Passage du texte

---

A titre exemple, Henry Kissinger, dans son essai de 1974 sur la politique étrangère américaine juge que la situation désastreuse des pays en voie de développement provient avant tout de l’absence chez eux d’une révolution newtonienne : ces peuples “ont conservé l’idée essentiellement pré-newtonienne que le monde réel est presque complètement intérieur à l’observateur.” Autre exemple, récent (août 1985) : un homme politique français assez en vue re­vient du Liban où il a rencontré diverses personnalités, parmi les­quelles un évêque maronite qu’il estime “d’une très haute culture”, doué d’une “grande intelligence” et d’une “spiritualité élevée”. Il le juge cependant inadapté à la situation libanaise. Au journaliste de la radio qui manifeste son étonnement, notre voyageur répond, as­sez embarrassé : “J’oserais presque dire que ce chrétien éminent est trop musulman...Vous voyez ce que je veux dire...Il pense que l’histoire en a vu d’autres et que c’est la volonté de Dieu.2

 

Alan Watts se serait délecté des déclarations de Kissinger ou de celles de ce député. Faut-il être musulman pour accepter la volonté de Dieu (ou le “cours du tao) ? Cette acceptation peut-elle consti­tuer une entrave à la vie d’un peuple ? Qu’il s’agisse d’une menta­lité pré ou post-newtonienne, Watts partage la conception orien­tale d’un monde réel “presque complètement intérieur à l’observateur”. Comme se le demandait Gregory Bateson : “Y a-t-il quelque penseur transcendant la chose pensée ?” Il est certes lé­gitime qu’un homme politique lutte dans le but d’assurer la supré­matie de son pays ou de son État ; de tous temps des armées se sont levées pour marcher contre d’autres armées, et la loi du plus fort n’a cessé de prévaloir, encore qu’un roseau sache plier sans se casser. Cela dit, avant notre humanisme et notre allégation d’une supériorité du blanc christianisé, ayant pour mission d’apporter la civilisation, le progrès et le développement économique, les chefs de guerre savaient respecter le vaincu dans son identité. Ils pro­clamaient en substance “je suis le plus fort”, là où nos actuels di­rigeants disent à l’autre “tu as tort”. En fait, notre richesse maté­rielle et notre mode de vie humaniste ne nous ont pas apporté le bonheur promis. De quel droit pensons-nous qu’ils seraient suscep­tibles de l’apporter aux autres ?

---

Consigne
Répondez aux questions suivantes d'après le passage :
1. En quelle année paraît l'essai de Henry Kissinger sur la politique étrangère américaine ?
2. De quel pays revient l'homme politique français en août 1985 ?
3. Selon le passage, que disent à l'autre nos actuels dirigeants, là où les chefs de guerre proclamaient « je suis le plus fort » ?

(Items stockés du jeu de données)
---

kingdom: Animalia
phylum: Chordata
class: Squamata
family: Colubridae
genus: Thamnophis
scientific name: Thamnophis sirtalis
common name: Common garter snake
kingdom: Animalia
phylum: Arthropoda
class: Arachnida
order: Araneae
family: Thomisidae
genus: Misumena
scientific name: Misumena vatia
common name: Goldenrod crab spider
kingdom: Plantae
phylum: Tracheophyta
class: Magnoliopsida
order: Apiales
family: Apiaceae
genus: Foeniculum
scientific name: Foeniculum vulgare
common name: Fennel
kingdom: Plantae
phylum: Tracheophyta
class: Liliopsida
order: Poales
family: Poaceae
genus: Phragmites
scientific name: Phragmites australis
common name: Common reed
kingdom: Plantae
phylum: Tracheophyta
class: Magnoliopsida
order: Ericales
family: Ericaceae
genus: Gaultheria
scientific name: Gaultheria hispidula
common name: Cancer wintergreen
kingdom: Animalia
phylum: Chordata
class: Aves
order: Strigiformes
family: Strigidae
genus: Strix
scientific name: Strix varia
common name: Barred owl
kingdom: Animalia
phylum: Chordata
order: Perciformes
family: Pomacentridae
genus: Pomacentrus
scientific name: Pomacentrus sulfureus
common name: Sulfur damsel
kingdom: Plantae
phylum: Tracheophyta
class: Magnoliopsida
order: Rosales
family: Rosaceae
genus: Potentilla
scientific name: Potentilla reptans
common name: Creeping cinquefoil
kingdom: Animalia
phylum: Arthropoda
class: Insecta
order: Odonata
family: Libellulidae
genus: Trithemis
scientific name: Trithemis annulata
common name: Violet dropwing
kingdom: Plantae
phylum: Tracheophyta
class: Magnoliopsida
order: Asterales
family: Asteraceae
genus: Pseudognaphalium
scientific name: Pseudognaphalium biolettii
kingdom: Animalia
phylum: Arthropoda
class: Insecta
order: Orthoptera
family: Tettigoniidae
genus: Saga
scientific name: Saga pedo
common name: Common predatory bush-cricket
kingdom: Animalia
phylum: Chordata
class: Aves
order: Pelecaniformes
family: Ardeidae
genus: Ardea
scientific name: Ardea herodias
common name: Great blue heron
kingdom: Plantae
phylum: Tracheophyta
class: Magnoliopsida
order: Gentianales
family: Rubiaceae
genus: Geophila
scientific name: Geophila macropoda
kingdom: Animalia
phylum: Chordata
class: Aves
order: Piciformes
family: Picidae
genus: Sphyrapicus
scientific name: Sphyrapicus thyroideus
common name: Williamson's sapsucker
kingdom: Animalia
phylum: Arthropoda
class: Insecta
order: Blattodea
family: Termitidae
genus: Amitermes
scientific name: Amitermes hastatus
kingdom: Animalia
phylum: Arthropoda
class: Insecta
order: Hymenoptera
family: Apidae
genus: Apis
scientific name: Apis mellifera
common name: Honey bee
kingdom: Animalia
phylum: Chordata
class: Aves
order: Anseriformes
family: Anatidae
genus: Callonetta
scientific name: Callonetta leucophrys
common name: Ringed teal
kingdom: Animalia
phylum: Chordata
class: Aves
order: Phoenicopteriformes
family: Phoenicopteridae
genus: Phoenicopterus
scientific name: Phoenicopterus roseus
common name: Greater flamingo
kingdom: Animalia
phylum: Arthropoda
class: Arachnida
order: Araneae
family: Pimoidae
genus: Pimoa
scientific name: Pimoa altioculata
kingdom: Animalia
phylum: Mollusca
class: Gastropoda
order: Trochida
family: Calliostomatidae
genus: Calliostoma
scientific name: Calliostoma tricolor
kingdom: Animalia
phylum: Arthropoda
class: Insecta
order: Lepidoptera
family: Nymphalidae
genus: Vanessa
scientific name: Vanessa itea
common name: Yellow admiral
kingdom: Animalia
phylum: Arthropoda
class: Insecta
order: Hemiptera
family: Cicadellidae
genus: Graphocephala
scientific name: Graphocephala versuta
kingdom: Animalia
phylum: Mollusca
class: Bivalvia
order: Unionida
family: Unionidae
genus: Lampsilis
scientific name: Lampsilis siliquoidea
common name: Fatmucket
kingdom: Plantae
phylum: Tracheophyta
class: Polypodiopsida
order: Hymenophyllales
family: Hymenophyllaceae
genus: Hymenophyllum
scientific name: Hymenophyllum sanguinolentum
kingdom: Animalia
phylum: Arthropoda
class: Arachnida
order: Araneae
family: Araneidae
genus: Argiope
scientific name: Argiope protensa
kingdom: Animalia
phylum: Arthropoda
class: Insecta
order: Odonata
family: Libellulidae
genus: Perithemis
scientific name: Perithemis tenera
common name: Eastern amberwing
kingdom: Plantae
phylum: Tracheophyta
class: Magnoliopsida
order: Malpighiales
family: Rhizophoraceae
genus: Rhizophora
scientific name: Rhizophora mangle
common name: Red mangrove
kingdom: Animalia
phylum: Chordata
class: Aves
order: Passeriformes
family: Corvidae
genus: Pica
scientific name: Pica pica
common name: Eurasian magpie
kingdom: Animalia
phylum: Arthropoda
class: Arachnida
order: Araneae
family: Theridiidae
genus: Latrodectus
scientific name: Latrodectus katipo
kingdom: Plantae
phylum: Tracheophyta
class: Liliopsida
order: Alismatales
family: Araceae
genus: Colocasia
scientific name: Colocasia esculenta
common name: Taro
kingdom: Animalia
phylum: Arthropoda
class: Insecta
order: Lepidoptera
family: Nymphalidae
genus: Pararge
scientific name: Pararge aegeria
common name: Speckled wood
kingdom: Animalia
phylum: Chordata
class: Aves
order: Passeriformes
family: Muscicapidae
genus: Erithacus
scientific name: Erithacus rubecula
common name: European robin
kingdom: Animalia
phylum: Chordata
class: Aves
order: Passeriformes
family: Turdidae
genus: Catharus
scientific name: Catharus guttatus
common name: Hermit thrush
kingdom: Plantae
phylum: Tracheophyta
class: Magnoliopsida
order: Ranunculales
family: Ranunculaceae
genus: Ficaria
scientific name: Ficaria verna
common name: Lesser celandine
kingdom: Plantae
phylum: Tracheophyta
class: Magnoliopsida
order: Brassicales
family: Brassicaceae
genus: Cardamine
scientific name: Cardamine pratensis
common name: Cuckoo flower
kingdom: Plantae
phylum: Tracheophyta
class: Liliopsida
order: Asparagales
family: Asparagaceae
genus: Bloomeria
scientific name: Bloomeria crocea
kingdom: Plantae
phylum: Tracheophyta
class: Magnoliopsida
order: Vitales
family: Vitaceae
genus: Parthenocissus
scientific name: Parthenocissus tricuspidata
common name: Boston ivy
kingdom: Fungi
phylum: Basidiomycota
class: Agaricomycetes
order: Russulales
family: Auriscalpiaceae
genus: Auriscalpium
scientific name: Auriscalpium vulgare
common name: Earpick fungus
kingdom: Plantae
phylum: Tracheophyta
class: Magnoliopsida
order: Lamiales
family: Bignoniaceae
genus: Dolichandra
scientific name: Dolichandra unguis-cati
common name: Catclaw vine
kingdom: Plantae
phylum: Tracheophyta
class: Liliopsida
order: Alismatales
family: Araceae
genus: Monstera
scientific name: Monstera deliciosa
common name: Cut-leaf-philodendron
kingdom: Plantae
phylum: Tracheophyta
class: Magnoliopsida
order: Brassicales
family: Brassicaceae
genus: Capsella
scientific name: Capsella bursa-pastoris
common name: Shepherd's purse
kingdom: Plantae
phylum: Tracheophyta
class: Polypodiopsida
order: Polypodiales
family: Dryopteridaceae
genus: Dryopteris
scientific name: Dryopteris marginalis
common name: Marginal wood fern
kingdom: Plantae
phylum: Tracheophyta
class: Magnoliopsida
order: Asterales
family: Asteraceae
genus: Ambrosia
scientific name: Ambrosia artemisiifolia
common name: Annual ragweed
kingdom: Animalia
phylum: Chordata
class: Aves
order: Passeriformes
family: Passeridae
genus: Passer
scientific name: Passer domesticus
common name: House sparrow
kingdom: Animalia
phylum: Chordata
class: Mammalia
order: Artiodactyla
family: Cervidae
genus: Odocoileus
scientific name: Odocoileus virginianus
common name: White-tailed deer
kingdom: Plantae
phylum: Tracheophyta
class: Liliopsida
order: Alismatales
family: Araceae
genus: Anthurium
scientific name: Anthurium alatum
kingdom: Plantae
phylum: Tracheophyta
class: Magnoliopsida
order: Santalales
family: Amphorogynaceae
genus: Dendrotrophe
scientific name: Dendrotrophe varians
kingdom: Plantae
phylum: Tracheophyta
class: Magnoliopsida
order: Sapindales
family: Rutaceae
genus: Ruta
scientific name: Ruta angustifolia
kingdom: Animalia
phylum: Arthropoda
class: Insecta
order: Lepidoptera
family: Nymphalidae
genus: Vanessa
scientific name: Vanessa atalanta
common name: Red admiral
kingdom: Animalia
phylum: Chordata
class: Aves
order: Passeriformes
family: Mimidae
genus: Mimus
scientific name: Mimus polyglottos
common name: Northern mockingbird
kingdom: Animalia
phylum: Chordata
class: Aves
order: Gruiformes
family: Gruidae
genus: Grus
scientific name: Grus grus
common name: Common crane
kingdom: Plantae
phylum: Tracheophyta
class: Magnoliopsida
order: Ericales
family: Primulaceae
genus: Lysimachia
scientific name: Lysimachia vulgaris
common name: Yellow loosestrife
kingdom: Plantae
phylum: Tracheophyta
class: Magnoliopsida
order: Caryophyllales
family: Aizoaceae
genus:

---

Corrigé
1. En 1974.
2. Du Liban.
3. « tu as tort »